* **Items listed in a dataset**
# # #
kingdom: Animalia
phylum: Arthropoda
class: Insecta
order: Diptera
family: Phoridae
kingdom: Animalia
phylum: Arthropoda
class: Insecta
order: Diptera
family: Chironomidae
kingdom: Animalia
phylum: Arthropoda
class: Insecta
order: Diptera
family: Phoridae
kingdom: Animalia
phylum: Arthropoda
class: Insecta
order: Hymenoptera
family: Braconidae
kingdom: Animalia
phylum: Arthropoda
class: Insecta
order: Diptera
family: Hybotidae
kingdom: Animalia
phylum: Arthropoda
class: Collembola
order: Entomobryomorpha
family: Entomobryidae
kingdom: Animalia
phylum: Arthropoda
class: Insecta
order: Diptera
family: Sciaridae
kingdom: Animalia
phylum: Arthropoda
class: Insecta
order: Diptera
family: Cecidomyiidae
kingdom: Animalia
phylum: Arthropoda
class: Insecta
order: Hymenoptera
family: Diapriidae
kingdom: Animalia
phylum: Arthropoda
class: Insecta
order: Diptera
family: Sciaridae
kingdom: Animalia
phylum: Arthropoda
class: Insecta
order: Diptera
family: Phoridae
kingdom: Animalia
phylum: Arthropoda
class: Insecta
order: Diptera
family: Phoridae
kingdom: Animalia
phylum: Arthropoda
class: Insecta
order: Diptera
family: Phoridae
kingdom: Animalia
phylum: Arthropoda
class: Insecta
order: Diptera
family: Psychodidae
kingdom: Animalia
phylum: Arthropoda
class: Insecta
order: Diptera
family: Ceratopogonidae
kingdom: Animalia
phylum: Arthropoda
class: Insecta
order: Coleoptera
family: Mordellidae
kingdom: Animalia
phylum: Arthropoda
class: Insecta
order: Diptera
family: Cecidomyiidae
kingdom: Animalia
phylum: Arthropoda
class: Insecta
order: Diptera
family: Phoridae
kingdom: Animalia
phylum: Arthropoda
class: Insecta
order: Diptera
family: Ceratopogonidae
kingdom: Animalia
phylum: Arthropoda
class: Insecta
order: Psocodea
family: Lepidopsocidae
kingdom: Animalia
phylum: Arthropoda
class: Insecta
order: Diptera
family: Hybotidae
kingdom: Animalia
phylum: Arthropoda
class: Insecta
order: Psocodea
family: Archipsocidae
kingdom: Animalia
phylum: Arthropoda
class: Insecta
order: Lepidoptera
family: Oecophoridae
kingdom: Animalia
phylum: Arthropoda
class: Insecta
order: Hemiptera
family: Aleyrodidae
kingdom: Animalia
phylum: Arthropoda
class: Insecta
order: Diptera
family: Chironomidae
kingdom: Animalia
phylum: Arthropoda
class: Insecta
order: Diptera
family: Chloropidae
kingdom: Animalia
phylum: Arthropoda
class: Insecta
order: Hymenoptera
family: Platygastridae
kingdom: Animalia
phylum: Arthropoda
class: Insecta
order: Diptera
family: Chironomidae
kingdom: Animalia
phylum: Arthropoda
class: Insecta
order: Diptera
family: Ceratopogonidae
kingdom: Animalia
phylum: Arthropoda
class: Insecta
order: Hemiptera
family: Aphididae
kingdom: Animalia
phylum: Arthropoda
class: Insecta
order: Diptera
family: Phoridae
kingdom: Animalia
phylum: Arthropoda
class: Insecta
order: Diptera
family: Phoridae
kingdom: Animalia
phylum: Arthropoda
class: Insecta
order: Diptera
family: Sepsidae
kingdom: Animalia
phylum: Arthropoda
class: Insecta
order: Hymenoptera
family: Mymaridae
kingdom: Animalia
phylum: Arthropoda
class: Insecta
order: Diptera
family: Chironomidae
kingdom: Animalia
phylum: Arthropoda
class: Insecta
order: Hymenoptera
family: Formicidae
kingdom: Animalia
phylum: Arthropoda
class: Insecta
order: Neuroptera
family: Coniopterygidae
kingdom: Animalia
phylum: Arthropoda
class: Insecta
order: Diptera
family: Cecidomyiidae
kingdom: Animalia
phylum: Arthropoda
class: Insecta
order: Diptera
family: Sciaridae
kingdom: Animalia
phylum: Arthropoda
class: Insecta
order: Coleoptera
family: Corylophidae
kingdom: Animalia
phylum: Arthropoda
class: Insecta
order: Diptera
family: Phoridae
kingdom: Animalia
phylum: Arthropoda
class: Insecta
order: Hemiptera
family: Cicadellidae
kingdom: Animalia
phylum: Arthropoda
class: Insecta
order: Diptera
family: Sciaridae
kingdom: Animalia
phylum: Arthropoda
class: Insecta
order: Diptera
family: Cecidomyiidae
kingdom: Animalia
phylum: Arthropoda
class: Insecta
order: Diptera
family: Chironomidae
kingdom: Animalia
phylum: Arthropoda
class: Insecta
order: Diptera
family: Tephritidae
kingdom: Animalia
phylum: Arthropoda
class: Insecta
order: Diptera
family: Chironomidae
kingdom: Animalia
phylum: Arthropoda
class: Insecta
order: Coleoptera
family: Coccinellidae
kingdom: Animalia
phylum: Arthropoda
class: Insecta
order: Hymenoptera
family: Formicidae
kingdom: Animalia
# # #
Arrange every line of the items above as a Markdown table with the columns "No." and "Text", numbering the rows in order and omitting any blank lines.

* **Response to the task**
| No. | Text |
|---|---|
| 1 | kingdom: Animalia |
| 2 | phylum: Arthropoda |
| 3 | class: Insecta |
| 4 | order: Diptera |
| 5 | family: Phoridae |
| 6 | kingdom: Animalia |
| 7 | phylum: Arthropoda |
| 8 | class: Insecta |
| 9 | order: Diptera |
| 10 | family: Chironomidae |
| 11 | kingdom: Animalia |
| 12 | phylum: Arthropoda |
| 13 | class: Insecta |
| 14 | order: Diptera |
| 15 | family: Phoridae |
| 16 | kingdom: Animalia |
| 17 | phylum: Arthropoda |
| 18 | class: Insecta |
| 19 | order: Hymenoptera |
| 20 | family: Braconidae |
| 21 | kingdom: Animalia |
| 22 | phylum: Arthropoda |
| 23 | class: Insecta |
| 24 | order: Diptera |
| 25 | family: Hybotidae |
| 26 | kingdom: Animalia |
| 27 | phylum: Arthropoda |
| 28 | class: Collembola |
| 29 | order: Entomobryomorpha |
| 30 | family: Entomobryidae |
| 31 | kingdom: Animalia |
| 32 | phylum: Arthropoda |
| 33 | class: Insecta |
| 34 | order: Diptera |
| 35 | family: Sciaridae |
| 36 | kingdom: Animalia |
| 37 | phylum: Arthropoda |
| 38 | class: Insecta |
| 39 | order: Diptera |
| 40 | family: Cecidomyiidae |
| 41 | kingdom: Animalia |
| 42 | phylum: Arthropoda |
| 43 | class: Insecta |
| 44 | order: Hymenoptera |
| 45 | family: Diapriidae |
| 46 | kingdom: Animalia |
| 47 | phylum: Arthropoda |
| 48 | class: Insecta |
| 49 | order: Diptera |
| 50 | family: Sciaridae |
| 51 | kingdom: Animalia |
| 52 | phylum: Arthropoda |
| 53 | class: Insecta |
| 54 | order: Diptera |
| 55 | family: Phoridae |
| 56 | kingdom: Animalia |
| 57 | phylum: Arthropoda |
| 58 | class: Insecta |
| 59 | order: Diptera |
| 60 | family: Phoridae |
| 61 | kingdom: Animalia |
| 62 | phylum: Arthropoda |
| 63 | class: Insecta |
| 64 | order: Diptera |
| 65 | family: Phoridae |
| 66 | kingdom: Animalia |
| 67 | phylum: Arthropoda |
| 68 | class: Insecta |
| 69 | order: Diptera |
| 70 | family: Psychodidae |
| 71 | kingdom: Animalia |
| 72 | phylum: Arthropoda |
| 73 | class: Insecta |
| 74 | order: Diptera |
| 75 | family: Ceratopogonidae |
| 76 | kingdom: Animalia |
| 77 | phylum: Arthropoda |
| 78 | class: Insecta |
| 79 | order: Coleoptera |
| 80 | family: Mordellidae |
| 81 | kingdom: Animalia |
| 82 | phylum: Arthropoda |
| 83 | class: Insecta |
| 84 | order: Diptera |
| 85 | family: Cecidomyiidae |
| 86 | kingdom: Animalia |
| 87 | phylum: Arthropoda |
| 88 | class: Insecta |
| 89 | order: Diptera |
| 90 | family: Phoridae |
| 91 | kingdom: Animalia |
| 92 | phylum: Arthropoda |
| 93 | class: Insecta |
| 94 | order: Diptera |
| 95 | family: Ceratopogonidae |
| 96 | kingdom: Animalia |
| 97 | phylum: Arthropoda |
| 98 | class: Insecta |
| 99 | order: Psocodea |
| 100 | family: Lepidopsocidae |
| 101 | kingdom: Animalia |
| 102 | phylum: Arthropoda |
| 103 | class: Insecta |
| 104 | order: Diptera |
| 105 | family: Hybotidae |
| 106 | kingdom: Animalia |
| 107 | phylum: Arthropoda |
| 108 | class: Insecta |
| 109 | order: Psocodea |
| 110 | family: Archipsocidae |
| 111 | kingdom: Animalia |
| 112 | phylum: Arthropoda |
| 113 | class: Insecta |
| 114 | order: Lepidoptera |
| 115 | family: Oecophoridae |
| 116 | kingdom: Animalia |
| 117 | phylum: Arthropoda |
| 118 | class: Insecta |
| 119 | order: Hemiptera |
| 120 | family: Aleyrodidae |
| 121 | kingdom: Animalia |
| 122 | phylum: Arthropoda |
| 123 | class: Insecta |
| 124 | order: Diptera |
| 125 | family: Chironomidae |
| 126 | kingdom: Animalia |
| 127 | phylum: Arthropoda |
| 128 | class: Insecta |
| 129 | order: Diptera |
| 130 | family: Chloropidae |
| 131 | kingdom: Animalia |
| 132 | phylum: Arthropoda |
| 133 | class: Insecta |
| 134 | order: Hymenoptera |
| 135 | family: Platygastridae |
| 136 | kingdom: Animalia |
| 137 | phylum: Arthropoda |
| 138 | class: Insecta |
| 139 | order: Diptera |
| 140 | family: Chironomidae |
| 141 | kingdom: Animalia |
| 142 | phylum: Arthropoda |
| 143 | class: Insecta |
| 144 | order: Diptera |
| 145 | family: Ceratopogonidae |
| 146 | kingdom: Animalia |
| 147 | phylum: Arthropoda |
| 148 | class: Insecta |
| 149 | order: Hemiptera |
| 150 | family: Aphididae |
| 151 | kingdom: Animalia |
| 152 | phylum: Arthropoda |
| 153 | class: Insecta |
| 154 | order: Diptera |
| 155 | family: Phoridae |
| 156 | kingdom: Animalia |
| 157 | phylum: Arthropoda |
| 158 | class: Insecta |
| 159 | order: Diptera |
| 160 | family: Phoridae |
| 161 | kingdom: Animalia |
| 162 | phylum: Arthropoda |
| 163 | class: Insecta |
| 164 | order: Diptera |
| 165 | family: Sepsidae |
| 166 | kingdom: Animalia |
| 167 | phylum: Arthropoda |
| 168 | class: Insecta |
| 169 | order: Hymenoptera |
| 170 | family: Mymaridae |
| 171 | kingdom: Animalia |
| 172 | phylum: Arthropoda |
| 173 | class: Insecta |
| 174 | order: Diptera |
| 175 | family: Chironomidae |
| 176 | kingdom: Animalia |
| 177 | phylum: Arthropoda |
| 178 | class: Insecta |
| 179 | order: Hymenoptera |
| 180 | family: Formicidae |
| 181 | kingdom: Animalia |
| 182 | phylum: Arthropoda |
| 183 | class: Insecta |
| 184 | order: Neuroptera |
| 185 | family: Coniopterygidae |
| 186 | kingdom: Animalia |
| 187 | phylum: Arthropoda |
| 188 | class: Insecta |
| 189 | order: Diptera |
| 190 | family: Cecidomyiidae |
| 191 | kingdom: Animalia |
| 192 | phylum: Arthropoda |
| 193 | class: Insecta |
| 194 | order: Diptera |
| 195 | family: Sciaridae |
| 196 | kingdom: Animalia |
| 197 | phylum: Arthropoda |
| 198 | class: Insecta |
| 199 | order: Coleoptera |
| 200 | family: Corylophidae |
| 201 | kingdom: Animalia |
| 202 | phylum: Arthropoda |
| 203 | class: Insecta |
| 204 | order: Diptera |
| 205 | family: Phoridae |
| 206 | kingdom: Animalia |
| 207 | phylum: Arthropoda |
| 208 | class: Insecta |
| 209 | order: Hemiptera |
| 210 | family: Cicadellidae |
| 211 | kingdom: Animalia |
| 212 | phylum: Arthropoda |
| 213 | class: Insecta |
| 214 | order: Diptera |
| 215 | family: Sciaridae |
| 216 | kingdom: Animalia |
| 217 | phylum: Arthropoda |
| 218 | class: Insecta |
| 219 | order: Diptera |
| 220 | family: Cecidomyiidae |
| 221 | kingdom: Animalia |
| 222 | phylum: Arthropoda |
| 223 | class: Insecta |
| 224 | order: Diptera |
| 225 | family: Chironomidae |
| 226 | kingdom: Animalia |
| 227 | phylum: Arthropoda |
| 228 | class: Insecta |
| 229 | order: Diptera |
| 230 | family: Tephritidae |
| 231 | kingdom: Animalia |
| 232 | phylum: Arthropoda |
| 233 | class: Insecta |
| 234 | order: Diptera |
| 235 | family: Chironomidae |
| 236 | kingdom: Animalia |
| 237 | phylum: Arthropoda |
| 238 | class: Insecta |
| 239 | order: Coleoptera |
| 240 | family: Coccinellidae |
| 241 | kingdom: Animalia |
| 242 | phylum: Arthropoda |
| 243 | class: Insecta |
| 244 | order: Hymenoptera |
| 245 | family: Formicidae |
| 246 | kingdom: Animalia |